Akira, terdesak oleh serangan Lily, berusaha mencari peluang. Dia mengingat semua pelatihan yang telah dilalui, tetapi serangan Lily terlalu cepat. Saat dia mencoba menyerang, Lily segera membalas dengan tikaman pisau, yang membuat Akira terpaksa mundur lagi.
“Kau harus lebih baik dari ini, Akira!” Lily mengejek, menikmati permainan ini.
Kedua sepupu itu terdesak, masing-masing berjuang melawan lawan yang tidak memberi ampun. Dalam hati mereka, terbersit harapan—meskipun terpuruk, mereka tidak akan menyerah.
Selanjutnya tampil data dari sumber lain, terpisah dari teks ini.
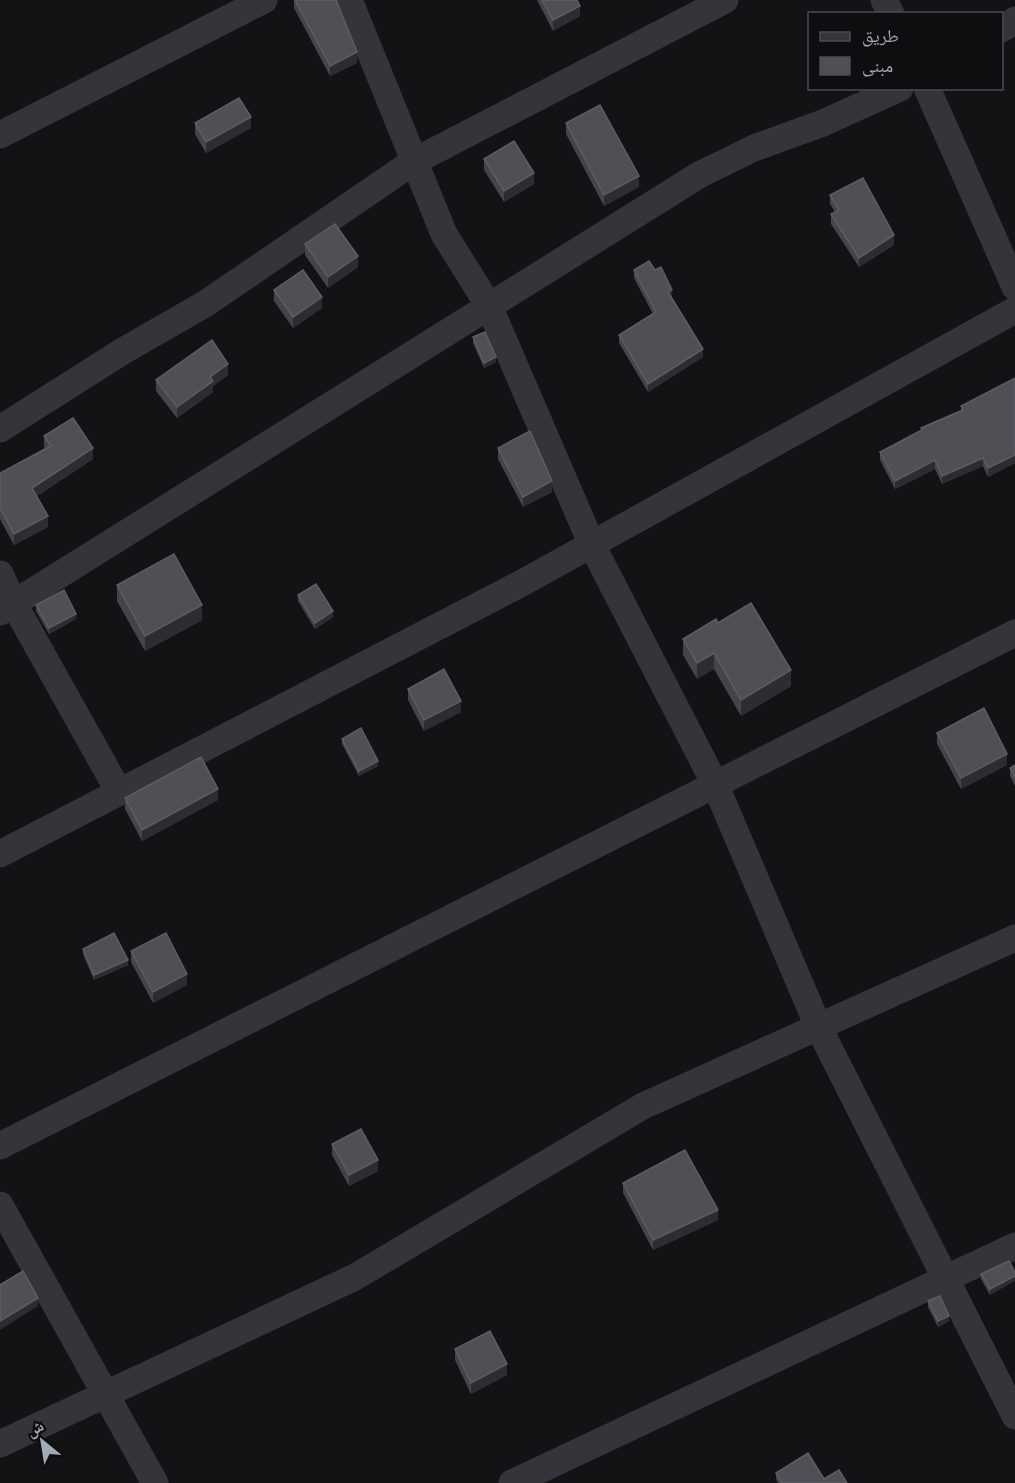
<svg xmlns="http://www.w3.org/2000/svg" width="1015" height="1483" viewBox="0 0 1015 1483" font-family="Commissioner,'Noto Naskh Arabic',sans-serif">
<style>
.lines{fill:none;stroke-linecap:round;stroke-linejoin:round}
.minor{stroke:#34353a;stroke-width:27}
.wall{fill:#44454a}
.shaded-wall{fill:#2c2d30}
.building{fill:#4f5056;stroke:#5c5e65;stroke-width:1.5}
</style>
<rect width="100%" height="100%" fill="#131315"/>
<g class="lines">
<g class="minor">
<polyline points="349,0 444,234 489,306 592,545 715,784 818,1026 1015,1416"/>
<polyline points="884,0 891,14"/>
<polyline points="1002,29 1015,20"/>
<polyline points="927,88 1015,287"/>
<polyline points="0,135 264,0"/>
<polyline points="0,429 123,351 205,304 413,162 725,0"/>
<polyline points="0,574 14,604 119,792"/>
<polyline points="0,612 699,175 754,148 823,123 900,88"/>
<polyline points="0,854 522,583 1015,310"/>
<polyline points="0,1146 1015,633"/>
<polyline points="0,1205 155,1483"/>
<polyline points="0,1444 355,1277 643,1106 1015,938"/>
<polyline points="512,1483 1015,1246"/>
</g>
</g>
<g class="wall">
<polygon points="294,0 336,0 357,63 330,76 294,8"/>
<polygon points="537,0 577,0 580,16 553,31"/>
<polygon points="195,123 251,128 206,153 195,134"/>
<polygon points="566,123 639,187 604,206 566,134"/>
<polygon points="484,159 534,184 504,202 484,170"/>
<polygon points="830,195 894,245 859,267 831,224 831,214 835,212 830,204"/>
<polygon points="305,244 358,267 328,288 305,255"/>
<polygon points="634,270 672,298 703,357 648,392 619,343 619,335 653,314 634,278"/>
<polygon points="274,290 322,308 293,328 274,301"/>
<polygon points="473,337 496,362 484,368 473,343"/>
<polygon points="228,375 213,386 213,392 177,418 156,391 156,380"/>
<polygon points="1015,378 1015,463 988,477 983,466 942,484 935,469 895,489 880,460 880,452 921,430 921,428 961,411 961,406"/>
<polygon points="44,436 93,459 37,496 48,527 14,545 0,519 0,473 45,448 44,447"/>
<polygon points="498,448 552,492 523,507 498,459"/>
<polygon points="117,585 202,620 145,651 117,601"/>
<polygon points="298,595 333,617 315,629 298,601"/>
<polygon points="36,605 76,619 49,634 36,611"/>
<polygon points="718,623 791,686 741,716 714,669 697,679 683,655 683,639"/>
<polygon points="408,689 461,712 424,731 408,700"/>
<polygon points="937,733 1007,765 961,789 937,744"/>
<polygon points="342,739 378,766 359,776 342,744"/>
<polygon points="1015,765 1015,786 1010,776 1010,768"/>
<polygon points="125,798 218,800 142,841 125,809"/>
<polygon points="83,949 128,965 94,980 83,954"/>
<polygon points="131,951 187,985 153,1003 131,962"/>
<polygon points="332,1144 378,1171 349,1186 332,1155"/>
<polygon points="623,1183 718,1220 653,1250 623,1193"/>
<polygon points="1015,1272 990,1295 981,1279 981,1274"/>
<polygon points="928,1301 949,1321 938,1327 928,1307"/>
<polygon points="455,1349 507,1375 471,1394 455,1360"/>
<polygon points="776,1473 824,1479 847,1483 778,1483 776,1479"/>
</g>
<g class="shaded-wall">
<polygon points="580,6 580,16 553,31 553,20"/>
<polygon points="357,52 357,63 330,76 330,66"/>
<polygon points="251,117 251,128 206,153 206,142"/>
<polygon points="534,173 534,184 504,202 504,191"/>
<polygon points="639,176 639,187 604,206 604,195"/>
<polygon points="894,235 894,245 859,267 859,258"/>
<polygon points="358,256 358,267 328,288 328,277"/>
<polygon points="672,290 672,298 668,292"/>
<polygon points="322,297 322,308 293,328 293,317"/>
<polygon points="703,349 703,357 648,392 648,384"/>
<polygon points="496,357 496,362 484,368 484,363"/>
<polygon points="228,364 228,375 213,386 213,392 177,418 177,407 210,377"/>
<polygon points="93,448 93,459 32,499 32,488"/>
<polygon points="1015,455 1015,463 988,477 988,468"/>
<polygon points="983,458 983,466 942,484 942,476"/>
<polygon points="935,460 935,469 895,489 895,481"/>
<polygon points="552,481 552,492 523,507 523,497"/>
<polygon points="48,516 48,527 14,545 14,534"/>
<polygon points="202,605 202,620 145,651 145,636"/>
<polygon points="333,611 333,617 315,629 315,623"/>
<polygon points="76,614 76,619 49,634 49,628"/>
<polygon points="714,653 714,669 697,679 697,663"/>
<polygon points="791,670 791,686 741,716 741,700"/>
<polygon points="461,701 461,712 424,731 424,720"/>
<polygon points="1007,754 1007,765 961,789 961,778"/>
<polygon points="378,761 378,766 359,776 359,771"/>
<polygon points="218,789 218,800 142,841 142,830"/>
<polygon points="128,960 128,965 94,980 94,975"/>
<polygon points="187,974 187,985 153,1003 153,992"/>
<polygon points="378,1160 378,1171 349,1186 349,1175"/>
<polygon points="718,1210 718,1220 653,1250 653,1240"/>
<polygon points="1015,1276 1015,1281 990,1295 990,1289"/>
<polygon points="38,1298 38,1306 0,1330 0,1321"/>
<polygon points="949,1316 949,1321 938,1327 938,1321"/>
<polygon points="507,1364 507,1375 471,1394 471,1383"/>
</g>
<g class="building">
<polygon points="295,0 336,0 357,52 330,66"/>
<polygon points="542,0 577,0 580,6 553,20"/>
<polygon points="239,98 251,117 206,142 195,123"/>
<polygon points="600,105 639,176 604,195 566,123"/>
<polygon points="514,141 534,173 504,191 484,159"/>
<polygon points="863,178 894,235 859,258 831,214 839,210 830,195"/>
<polygon points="335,224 358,256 328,277 305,244"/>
<polygon points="649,261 655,270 661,267 672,290 668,292 703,349 648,384 619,335 656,312 634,270"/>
<polygon points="303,270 322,297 293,317 274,290"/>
<polygon points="485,332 496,357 484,363 473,337"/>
<polygon points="212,340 228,364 210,377 213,381 177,407 156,380"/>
<polygon points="1015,378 1015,455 988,468 983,458 942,476 935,460 895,481 880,452 922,430 921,428 963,410 961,406"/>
<polygon points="73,418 93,448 32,488 48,516 14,534 0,508 0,473 51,446 44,436"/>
<polygon points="530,431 552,481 523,497 498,448"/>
<polygon points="174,554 202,605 145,636 117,585"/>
<polygon points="316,584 333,611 315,623 298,595"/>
<polygon points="64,590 76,614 49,628 36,605"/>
<polygon points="751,603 791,670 741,700 714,653 697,663 683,639 716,619 718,623"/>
<polygon points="444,669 461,701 424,720 408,689"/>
<polygon points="984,708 1007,754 961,778 937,733"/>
<polygon points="361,728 378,761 359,771 342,739"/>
<polygon points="201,757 218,789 142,830 125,798"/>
<polygon points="1015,765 1015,778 1010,768"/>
<polygon points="114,933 128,960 94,975 83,949"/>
<polygon points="166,933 187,974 153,992 131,951"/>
<polygon points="361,1129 378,1160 349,1175 332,1144"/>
<polygon points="685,1150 718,1210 653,1240 623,1183"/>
<polygon points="1009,1261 1015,1272 1015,1276 990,1289 981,1274"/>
<polygon points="23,1271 38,1298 0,1321 0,1285"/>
<polygon points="940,1296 949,1316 938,1321 928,1301"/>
<polygon points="490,1331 507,1364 471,1383 455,1349"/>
<polygon points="808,1453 824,1479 839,1470 847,1483 782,1483 776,1473"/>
</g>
<rect x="808" y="12" width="195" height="78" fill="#0e0e10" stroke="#4a4c52" stroke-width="1.5"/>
<rect x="820" y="32" width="30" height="9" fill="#34353a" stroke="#4a4c52" stroke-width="1.5"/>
<text x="862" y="42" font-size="18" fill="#a4a9b6">طريق</text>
<rect x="820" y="57" width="30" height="18" fill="#4f5056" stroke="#4a4c52" stroke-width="1.5"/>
<text x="862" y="72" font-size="18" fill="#a4a9b6">مبنى</text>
<g transform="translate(42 1441) rotate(330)" stroke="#0e0e10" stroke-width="4.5" paint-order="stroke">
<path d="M0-4.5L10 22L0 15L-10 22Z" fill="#a4a9b6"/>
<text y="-9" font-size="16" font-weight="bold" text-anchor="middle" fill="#a4a9b6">ش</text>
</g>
</svg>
Pertarungan ini bukan hanya tentang fisik, tetapi juga tentang tekad untuk bertahan dan melindungi satu sama lain.
Dengan segala kekuatan yang tersisa, Asahi dan Akira bersiap menghadapi tantangan yang lebih besar yang dihadapi oleh Sagaras. Meskipun terdesak, mereka berdua bertekad untuk bangkit dan melawan kembali. Mereka tahu bahwa tidak peduli seberapa kuat Marshall dan Lily, mereka akan berjuang hingga akhir, berusaha untuk membuktikan bahwa mereka tidak akan pernah menyerah.